1 x ———–roast————
1/2 t Salt
1/4 t White pepper
2 lb Flank steak
1 t Mustard; dijon style
1 x —–mushroom stuffing——
2 T Vegetable oil
1 ea Onion; small, chopped
4 oz Mushroom pieces; *
1/2 c Parsley; chopped
2 T Chives; chopped
1 T Tomato paste
1/2 c Bread crumbs; dried
1/4 t Salt
1/4 t Pepper
1 t Paprika
1 x ———–gravy————
3 ea Bacon; strips, cubed
2 ea Onions; small, fine chopped
1 c Beef broth; hot
1 t Mustard; dijon style
2 T Tomato catsup
* Mushrooms should be 1 4 oz can of mushroom pieces drained and chopped. ++++++++++++++++++++++++++++++++++++++++++++++++++++++++++++++++++++++ ++++ Lightly salt and pepper flank steak. Spread one side with mustard. To prepare stuffing, heat vegetable oil in a frypan, add onion and cook for 3 minutes, until lightly browned. Add mushroom pieces; cook for 5 minutes.
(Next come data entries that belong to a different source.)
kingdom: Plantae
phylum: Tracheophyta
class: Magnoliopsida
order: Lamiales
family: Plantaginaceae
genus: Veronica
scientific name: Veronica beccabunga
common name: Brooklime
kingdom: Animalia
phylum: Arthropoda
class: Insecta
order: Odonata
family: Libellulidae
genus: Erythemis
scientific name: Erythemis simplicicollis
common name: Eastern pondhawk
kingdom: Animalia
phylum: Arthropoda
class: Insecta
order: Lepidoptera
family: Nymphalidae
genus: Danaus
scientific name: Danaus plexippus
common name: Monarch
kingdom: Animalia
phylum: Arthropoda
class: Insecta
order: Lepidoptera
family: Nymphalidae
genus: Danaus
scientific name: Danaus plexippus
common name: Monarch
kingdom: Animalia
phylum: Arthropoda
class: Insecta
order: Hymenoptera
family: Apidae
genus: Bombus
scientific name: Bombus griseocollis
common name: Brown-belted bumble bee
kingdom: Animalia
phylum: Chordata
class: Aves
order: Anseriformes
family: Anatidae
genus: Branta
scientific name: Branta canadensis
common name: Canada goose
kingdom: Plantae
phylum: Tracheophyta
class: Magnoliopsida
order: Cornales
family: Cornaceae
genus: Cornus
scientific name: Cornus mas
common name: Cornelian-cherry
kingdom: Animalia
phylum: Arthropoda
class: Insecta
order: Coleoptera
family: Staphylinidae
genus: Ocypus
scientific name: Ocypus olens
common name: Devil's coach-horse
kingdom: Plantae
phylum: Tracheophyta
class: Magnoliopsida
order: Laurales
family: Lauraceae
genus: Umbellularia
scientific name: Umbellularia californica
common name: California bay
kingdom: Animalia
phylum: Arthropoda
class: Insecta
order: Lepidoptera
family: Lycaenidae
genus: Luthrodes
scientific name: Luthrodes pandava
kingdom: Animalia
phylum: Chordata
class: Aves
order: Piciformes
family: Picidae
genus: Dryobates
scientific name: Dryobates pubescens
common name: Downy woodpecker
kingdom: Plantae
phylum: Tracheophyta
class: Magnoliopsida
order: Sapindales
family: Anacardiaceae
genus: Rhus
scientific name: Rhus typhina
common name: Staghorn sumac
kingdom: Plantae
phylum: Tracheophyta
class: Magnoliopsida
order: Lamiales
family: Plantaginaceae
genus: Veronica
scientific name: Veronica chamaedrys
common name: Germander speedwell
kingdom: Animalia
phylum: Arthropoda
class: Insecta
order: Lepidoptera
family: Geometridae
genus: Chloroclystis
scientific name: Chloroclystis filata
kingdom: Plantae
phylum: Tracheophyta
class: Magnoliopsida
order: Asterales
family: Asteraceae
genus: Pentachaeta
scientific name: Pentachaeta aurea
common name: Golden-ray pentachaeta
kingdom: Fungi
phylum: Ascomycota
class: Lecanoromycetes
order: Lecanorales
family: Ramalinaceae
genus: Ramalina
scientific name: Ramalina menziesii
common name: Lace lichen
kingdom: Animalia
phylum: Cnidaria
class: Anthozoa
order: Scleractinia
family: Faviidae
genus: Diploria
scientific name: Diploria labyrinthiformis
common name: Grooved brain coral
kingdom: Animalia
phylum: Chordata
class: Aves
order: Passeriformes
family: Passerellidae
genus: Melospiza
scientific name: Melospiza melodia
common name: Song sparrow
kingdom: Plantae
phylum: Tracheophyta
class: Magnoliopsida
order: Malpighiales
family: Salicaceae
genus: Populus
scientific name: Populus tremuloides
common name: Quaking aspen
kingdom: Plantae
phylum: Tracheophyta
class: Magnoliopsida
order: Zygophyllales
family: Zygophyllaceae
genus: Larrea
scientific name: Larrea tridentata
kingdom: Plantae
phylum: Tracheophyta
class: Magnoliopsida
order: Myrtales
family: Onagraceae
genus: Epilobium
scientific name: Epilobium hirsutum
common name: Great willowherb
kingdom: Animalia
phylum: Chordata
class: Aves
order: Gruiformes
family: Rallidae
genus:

Stir in parsley, chives, tomato paste, and bread crumbs. Season with salt and pepper and paprika. Spread stuffing on mustard side of the flank steak, roll up jelly-roll fashion and tie with thread or string. To prepare gravy, cook bacon in a Dutch oven until partially done. Add the meat roll and brown on all sides, approximately 10 minutes. Ad onions and saute for 5 minutes. Pour in the beef broth, cover Dutch oven, and simmer for 1 hour. Remove meat to a preheated platter. Season pan juiceswith mustard. Salt and pepper to taste; stir in catsup. Serve the gravy separately.